Foods for Protecting Your Skin

Getting the right balance of sun exposure can be tricky. On one hand, most people in the northern hemisphere are lacking in vitamin D (cholecalciferol, synthesized by the skin when exposed to the sun) which can protect the body from many cancers, in addition to many other health benefits. On the other hand, the sun is officially considered a carcinogen, with damaging UV rays that can lead to skin cancer. So, finding the right balance of sun exposure is a fine line, and is different for everyone depending on your skin's hue, where you live, vitamin D levels, and family history. (Consult your Dr. for recommendations that pertain to your health.)

But, one trick you can have in your arsenal to protect your skin is eating the right foods. UV rays oxidize the oils and other compounds in your skin to create free radicals and damages DNA. We associate sun damage with sunburn, but much of this damage is invisible, taking years to show up to the naked eye. It has been found that diets rich in phytonutrients, omega-3 and omega-9 fats, and low in omega-6 fats, can counteract some of these damaging effects by providing antioxidants to the skin. (Source) Let's take a look at some foods that are rich in nutrition to help support healthy skin.


Resveratrol, found in grape skins, and proanthocyanidins from grape seeds have both been found to have potent anti-oxidant properties. (Source) (Source)

Flax Seeds

With high amounts of fiber for detoxification, and a high omega-3 to omega-6 ratio, flax seeds are a healthy skin powerhouse. (Source)

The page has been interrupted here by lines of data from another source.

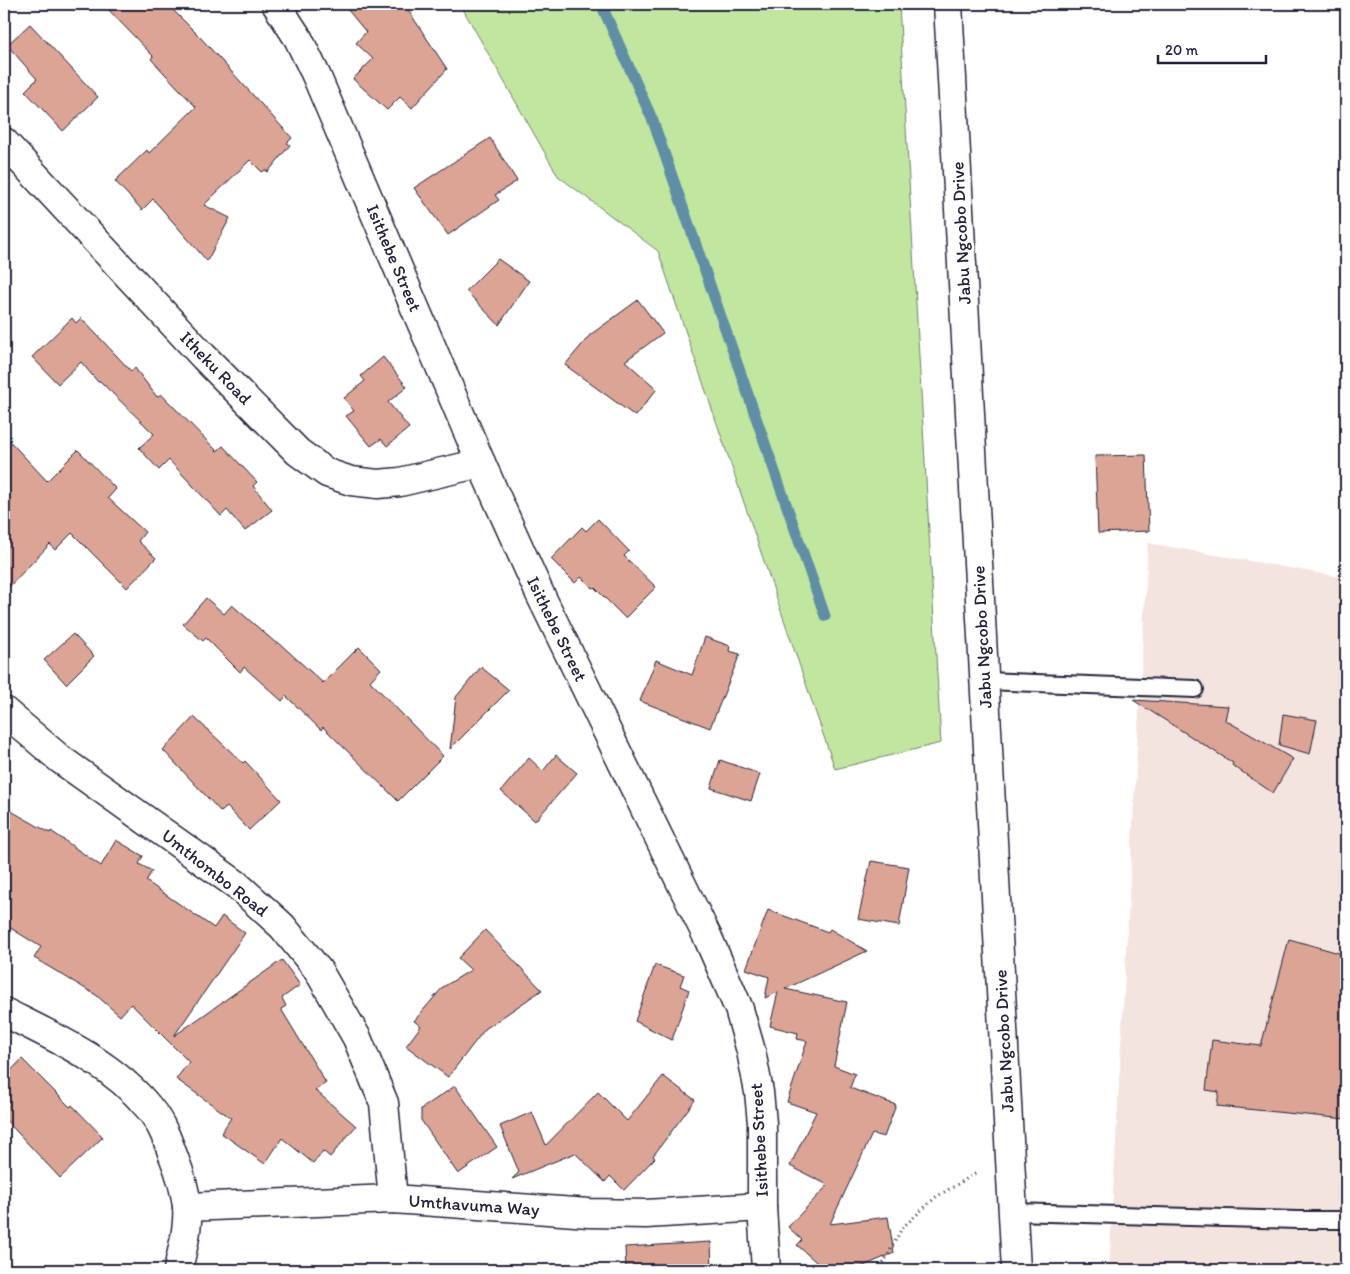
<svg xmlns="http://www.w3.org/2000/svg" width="1350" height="1274" viewBox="0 0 1350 1274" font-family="Itim,sans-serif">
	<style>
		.built { fill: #f4e4df }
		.green { fill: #c0e6a0; stroke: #71846e }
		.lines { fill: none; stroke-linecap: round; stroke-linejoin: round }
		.stream { stroke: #618fa5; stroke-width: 11 }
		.building { fill: #dca495; stroke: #22223b }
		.service-casing { stroke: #22223b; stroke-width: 20 }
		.minor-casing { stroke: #22223b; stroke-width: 31 }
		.secondary-casing { stroke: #22223b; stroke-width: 31 }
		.path { stroke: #22223b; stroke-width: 3; stroke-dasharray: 1 4; stroke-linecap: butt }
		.service { stroke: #fff; stroke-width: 16 }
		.minor { stroke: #fff; stroke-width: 28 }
		.secondary { stroke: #fff; stroke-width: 28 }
		.labels { text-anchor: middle; stroke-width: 5; stroke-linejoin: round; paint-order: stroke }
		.street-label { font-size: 18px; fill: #22223b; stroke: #fff }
	</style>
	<rect width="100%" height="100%" fill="#fff"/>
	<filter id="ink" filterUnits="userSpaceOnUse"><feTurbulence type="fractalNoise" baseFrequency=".02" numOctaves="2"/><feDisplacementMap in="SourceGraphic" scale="10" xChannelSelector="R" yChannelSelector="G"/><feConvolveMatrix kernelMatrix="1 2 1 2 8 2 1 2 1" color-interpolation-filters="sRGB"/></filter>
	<g filter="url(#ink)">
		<!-- built -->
		<polygon class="built" points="1148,543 1346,578 1346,1270 1109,1270"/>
		<!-- green -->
		<polygon class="green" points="460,4 899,4 941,743 835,769 658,251 558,176"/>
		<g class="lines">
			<!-- stream -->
			<polyline class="stream" points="601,4 653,121 825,616"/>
		</g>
		<!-- building -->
		<g class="building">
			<polygon points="103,4 167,4 199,36 292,138 287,143 290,145 268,172 265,170 262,172 250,160 204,205 230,218 207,261 153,199 142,210 115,181 147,150 149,153 196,107 151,59 153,56"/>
			<polygon points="343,4 404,4 447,69 412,108 400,97 387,110 353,79 373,59 356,43 366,32"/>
			<polygon points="30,24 98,97 63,131 25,91 37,79 7,45"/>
			<polygon points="490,138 517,181 495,195 499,200 448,235 414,188"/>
			<polygon points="498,259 529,281 499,325 466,291"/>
			<polygon points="638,300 663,333 625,361 657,389 635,416 565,365 590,335"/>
			<polygon points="72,318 76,323 81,318 131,371 135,368 157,397 161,394 217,451 223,446 257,482 253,486 272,510 245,531 227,510 221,516 169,460 159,470 139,448 154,434 100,381 98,382 81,362 58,384 32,357"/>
			<polygon points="383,357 407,387 388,402 409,428 387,446 381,439 371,446 346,416 354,411 344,398 365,381 361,376"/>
			<polygon points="4,435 47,481 78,450 116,489 108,498 145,532 138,541 156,558 127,588 72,533 55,550 50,544 4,592"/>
			<polygon points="1146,455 1149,531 1098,533 1095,456"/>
			<polygon points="598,519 629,551 624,556 656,587 625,618 594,587 592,588 581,577 575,583 551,559 582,527 586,531"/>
			<polygon points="206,598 224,614 232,605 277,644 278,642 323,683 359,647 381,669 370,681 443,756 398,801 323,727 321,730 286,696 282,701 244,667 240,672 206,638 203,641 183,624"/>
			<polygon points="73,634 94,656 66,684 44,660"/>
			<polygon points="705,637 730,646 729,651 740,654 710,728 640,701 656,660 692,675"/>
			<polygon points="481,667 509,690 450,749 456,697"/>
			<polygon points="1133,700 1228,706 1225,720 1293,759 1273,793 1232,765 1233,763"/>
			<polygon points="1283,714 1317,720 1310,754 1279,745"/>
			<polygon points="194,717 243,763 245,761 281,800 249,830 227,807 221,812 163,750"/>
			<polygon points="556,755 577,773 535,821 501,791 529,758 543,771"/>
			<polygon points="720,760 760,774 751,801 711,788"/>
			<polygon points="4,807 50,833 51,831 101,866 116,840 143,856 139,864 152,871 146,881 214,928 222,916 245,933 174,1036 282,960 300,985 282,998 286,1006 281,1009 326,1083 315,1090 356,1126 330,1157 323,1151 313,1163 282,1138 265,1164 221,1133 231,1118 176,1079 189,1062 131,1004 120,1016 96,995 34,958 41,947 4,924"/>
			<polygon points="871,861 909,867 899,926 858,919"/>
			<polygon points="768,910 828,932 830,929 867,951 785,989 847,1002 834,1066 855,1074 850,1088 896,1105 884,1137 872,1134 830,1224 888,1217 894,1253 854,1270 825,1270 797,1245 802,1240 788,1227 828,1185 790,1166 816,1112 787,1102 807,1041 797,1039 798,1033 770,1026 778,992 765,998 769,977 746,969"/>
			<polygon points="485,930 542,990 485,1029 448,1077 406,1046 421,1026 414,1021 443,987 471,970 458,958"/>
			<polygon points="1289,939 1346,955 1346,1119 1217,1106 1219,1092 1206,1090 1212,1040 1261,1046"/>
			<polygon points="655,965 684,975 680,986 689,990 672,1040 635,1021"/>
			<polygon points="22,1059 70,1107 72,1105 103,1137 60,1178 4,1118 4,1078"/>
			<polygon points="663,1076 695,1100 653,1156 655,1158 624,1190 610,1176 605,1182 575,1153 512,1179 519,1172 500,1126 532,1112 546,1145 598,1092 627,1121"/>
			<polygon points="455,1086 497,1147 458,1174 421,1120 421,1109"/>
			<polygon points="711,1242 712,1270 626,1270 625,1247"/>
		</g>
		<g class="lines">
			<defs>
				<g id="service">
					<polyline points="985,681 1195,689"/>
					<polyline points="1013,1212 1298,1220 1346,1220"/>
				</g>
				<g id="minor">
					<polyline points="276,4 298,38 316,75 481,463 539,592 708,938 739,1009 751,1051 759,1092 762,1123 762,1207 766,1270"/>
					<polyline points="4,142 204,357 298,452 327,473 351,481 378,484 400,482 481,463"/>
					<polyline points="4,711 60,759 237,885 282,926 318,970 357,1038 384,1103 393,1199"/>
					<path d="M4 1012C56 1038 111 1062 149 1108 161 1122 168 1141 174 1158 180 1173 185 1190 187 1206 189 1227 182 1250 178 1270"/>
					<polyline points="187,1207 393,1199 589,1213 646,1214 762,1207"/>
				</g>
				<polyline id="secondary" points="948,4 1016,1270"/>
			</defs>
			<!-- service casing -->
			<use href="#service" class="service-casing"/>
			<!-- minor casing -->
			<use href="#minor" class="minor-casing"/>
			<!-- secondary casing -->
			<use href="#secondary" class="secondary-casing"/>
			<!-- path -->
			<polyline class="path" points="877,1270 881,1268 902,1228 936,1197 978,1172"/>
			<!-- service -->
			<use href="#service" class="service"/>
			<!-- minor -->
			<use href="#minor" class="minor"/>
			<!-- secondary -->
			<use href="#secondary" class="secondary"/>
		</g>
	</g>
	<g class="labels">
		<!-- street labels -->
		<g class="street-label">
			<text transform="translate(961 233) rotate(-93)" y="6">Jabu Ngcobo Drive</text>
			<text transform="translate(394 258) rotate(67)" y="6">Isithebe Street</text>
			<text transform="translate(216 368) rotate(46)" y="6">Itheku Road</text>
			<text transform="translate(557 629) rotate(64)" y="6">Isithebe Street</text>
			<text transform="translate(982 637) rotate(-93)" y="6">Jabu Ngcobo Drive</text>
			<text transform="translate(215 873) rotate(38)" y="6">Umthombo Road</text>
			<text transform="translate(1004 1041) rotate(-93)" y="6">Jabu Ngcobo Drive</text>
			<text transform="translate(759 1140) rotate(-93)" y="6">Isithebe Street</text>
			<text transform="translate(474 1205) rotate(4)" y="6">Umthavuma Way</text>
		</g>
	</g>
	<!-- margin -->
	<rect width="1350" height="1274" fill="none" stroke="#fff" stroke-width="20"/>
	<rect x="10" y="10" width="1330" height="1254" fill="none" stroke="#22223b" stroke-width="2" filter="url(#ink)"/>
	<!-- scale -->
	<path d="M1158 55v8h108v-8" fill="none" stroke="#22223b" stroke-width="2.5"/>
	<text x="1165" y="55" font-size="15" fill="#22223b" stroke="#ffffff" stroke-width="4" paint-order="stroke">20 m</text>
</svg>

Many studies detail the antioxidant properties of turmeric's active compound, curcumin. One study found turmeric extract to be toxic to certain skin cancer cells.

Bell Peppers

Vitamin C has been found to suppress the growth of skin cell tumors; as one of the foods richest in vitamin C, bell peppers are not just delicious in a fajita, but great for your skin.
(Source) Other foods rich in vitamin C include cherries, kale, broccoli leaves, and blueberries.

Cruciferous Vegetables (Broccoli, Brussels Sprouts, and Cabbage)

Cruciferous vegetables like broccoli, brussels sprouts, and cabbage contain a compound called sulforane, a potent antioxidant that's being studied as, among other things, a skin cancer treatment. (Source)

Brazil Nuts

A recent study found that patients with skin cancer had lower levels of zinc, copper, and selenium than those without skin cancer. Brazil nuts have the highest known levels of selenium than any other food, plus a 1 oz serving (6 kernels) supplies you with a quarter of your RDA of copper and 8% RDA of zinc.

Of course nothing is a substitute for a broad-spectrum physical sunblock (or a hat!) when going out in the sun for longer periods of time. (We recommend Badger's line of sunblock products.) But now you can protect your skin from within with some healthy (and delicious) foods.